I think what you want to do is to disable the gateway part of DHCP in one of your dhcp client configurations.  IF you're using dhcpcd, you can use something like this:

dhcpcd_vlan17="-G -C resolv.conf"

This also stops from rewriting resolv.conf with the DNS from this vlan; you probably don't want both rewriting resolv.conf I'd imagine.

----------

## marsark

Actually, I am using dhclient from dhcp package, because I also need DHCP server. I have discovered option nogateway in dhclient-script. I have found some patch in bug 265531.

----------

## gerdesj

You may find value in keeping both default gateways provided that both actually are default gateways.  By a proper default gateway I mean that you can get to all destinations that you need to via both routers.

If not then you'll need to remove the unusable router.

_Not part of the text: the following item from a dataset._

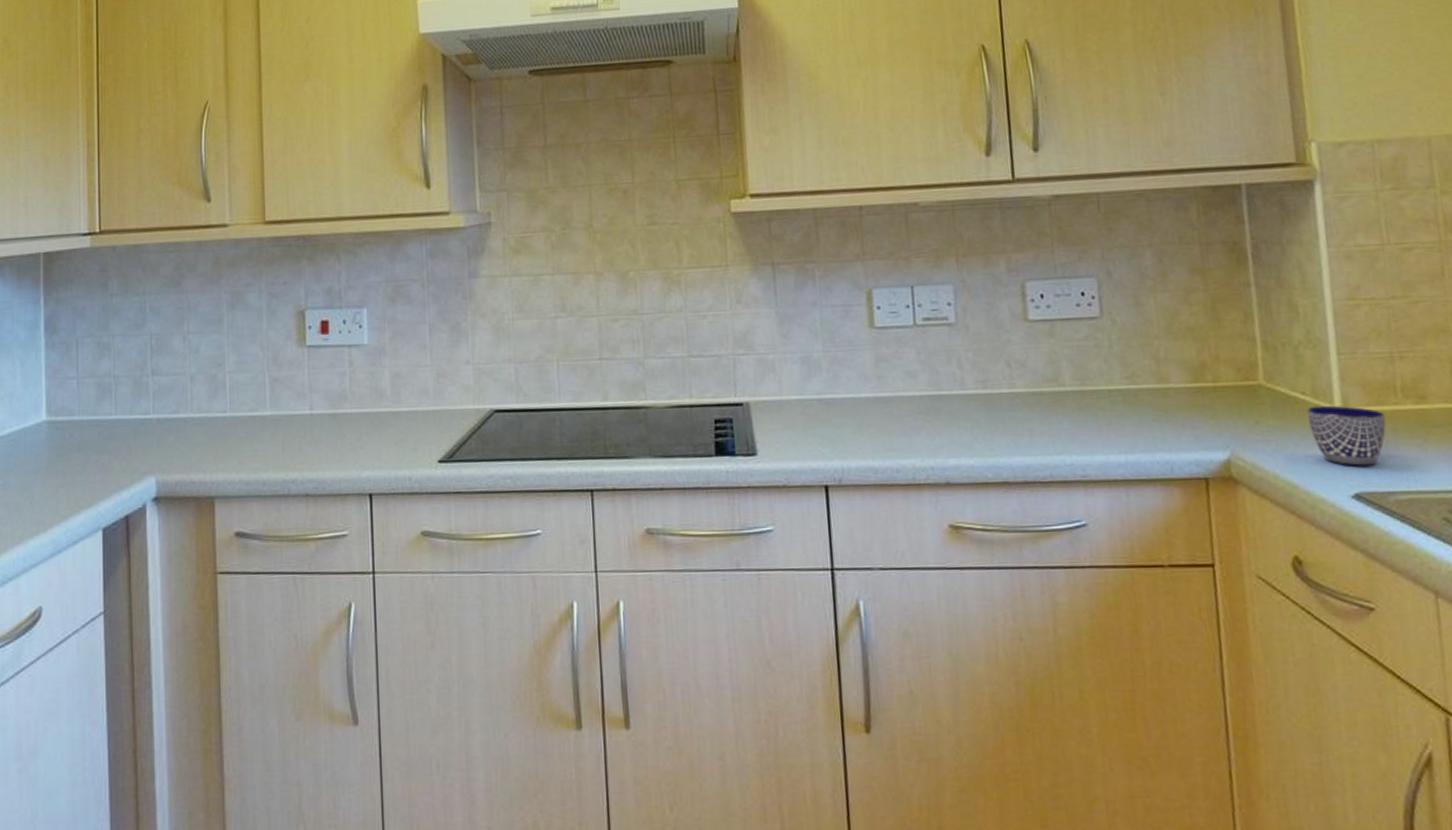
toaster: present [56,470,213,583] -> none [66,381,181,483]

There is no harm in having two routes to 0.0.0.0 (ie default gateway).  You could set a higher metric on the less desirable route:

metric_vlan4="1"

metric_vlan7="2" 

Verify that this works with #ip r.  With that packets will route over vlan4's router unless the vlan interface is unavailable in which case it will use vlan7.  Note that this will not automatically failover if the interface is available but the gateway is not.  For that you'll need something to ping the routers and fix up the routing tables.

You may also want to investigate a router such as Quagga to run on this host which can then fix up routing tables automatically for you and can detect when the next hop has died on one interface.  That might be overkill or a good exercise in learning ...

Cheers

Jon

----------